**REQUIRED WORK:** Only one span of the listing below is wanted: the lines from the one with "RAK CERAMICS 2026" through the one with "Select options", reproduced exactly, both ends kept.

**MATERIALS PROVIDED:**
++++
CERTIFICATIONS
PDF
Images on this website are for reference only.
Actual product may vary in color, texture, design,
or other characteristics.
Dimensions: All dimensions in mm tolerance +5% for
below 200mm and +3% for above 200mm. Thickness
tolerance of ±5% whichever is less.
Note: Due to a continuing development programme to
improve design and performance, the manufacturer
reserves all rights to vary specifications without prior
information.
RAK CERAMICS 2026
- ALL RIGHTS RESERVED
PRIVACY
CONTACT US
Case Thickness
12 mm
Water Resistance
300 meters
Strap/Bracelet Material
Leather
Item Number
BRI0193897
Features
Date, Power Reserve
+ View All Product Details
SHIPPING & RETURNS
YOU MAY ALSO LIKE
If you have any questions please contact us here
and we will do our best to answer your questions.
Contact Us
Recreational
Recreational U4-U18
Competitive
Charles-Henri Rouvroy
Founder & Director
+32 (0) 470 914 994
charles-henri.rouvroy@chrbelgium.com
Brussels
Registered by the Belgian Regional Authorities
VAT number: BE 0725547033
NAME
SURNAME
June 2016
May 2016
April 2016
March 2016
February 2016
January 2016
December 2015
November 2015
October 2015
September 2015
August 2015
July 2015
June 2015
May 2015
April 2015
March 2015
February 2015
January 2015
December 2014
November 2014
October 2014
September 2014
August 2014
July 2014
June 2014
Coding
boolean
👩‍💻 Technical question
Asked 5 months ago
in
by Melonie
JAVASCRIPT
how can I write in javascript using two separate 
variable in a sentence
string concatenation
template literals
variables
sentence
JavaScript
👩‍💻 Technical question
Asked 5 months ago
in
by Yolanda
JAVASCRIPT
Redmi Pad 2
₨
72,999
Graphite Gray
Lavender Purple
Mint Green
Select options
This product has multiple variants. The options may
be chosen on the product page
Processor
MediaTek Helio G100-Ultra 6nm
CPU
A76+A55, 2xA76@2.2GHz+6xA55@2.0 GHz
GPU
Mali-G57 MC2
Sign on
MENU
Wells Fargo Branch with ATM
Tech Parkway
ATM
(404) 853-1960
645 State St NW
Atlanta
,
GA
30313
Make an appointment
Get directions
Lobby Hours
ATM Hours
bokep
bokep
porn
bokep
++++
**RESPONSE BOX:**
RAK CERAMICS 2026
- ALL RIGHTS RESERVED
PRIVACY
CONTACT US
Case Thickness
12 mm
Water Resistance
300 meters
Strap/Bracelet Material
Leather
Item Number
BRI0193897
Features
Date, Power Reserve
+ View All Product Details
SHIPPING & RETURNS
YOU MAY ALSO LIKE
If you have any questions please contact us here
and we will do our best to answer your questions.
Contact Us
Recreational
Recreational U4-U18
Competitive
Charles-Henri Rouvroy
Founder & Director
+32 (0) 470 914 994
charles-henri.rouvroy@chrbelgium.com
Brussels
Registered by the Belgian Regional Authorities
VAT number: BE 0725547033
NAME
SURNAME
June 2016
May 2016
April 2016
March 2016
February 2016
January 2016
December 2015
November 2015
October 2015
September 2015
August 2015
July 2015
June 2015
May 2015
April 2015
March 2015
February 2015
January 2015
December 2014
November 2014
October 2014
September 2014
August 2014
July 2014
June 2014
Coding
boolean
👩‍💻 Technical question
Asked 5 months ago
in
by Melonie
JAVASCRIPT
how can I write in javascript using two separate 
variable in a sentence
string concatenation
template literals
variables
sentence
JavaScript
👩‍💻 Technical question
Asked 5 months ago
in
by Yolanda
JAVASCRIPT
Redmi Pad 2
₨
72,999
Graphite Gray
Lavender Purple
Mint Green
Select options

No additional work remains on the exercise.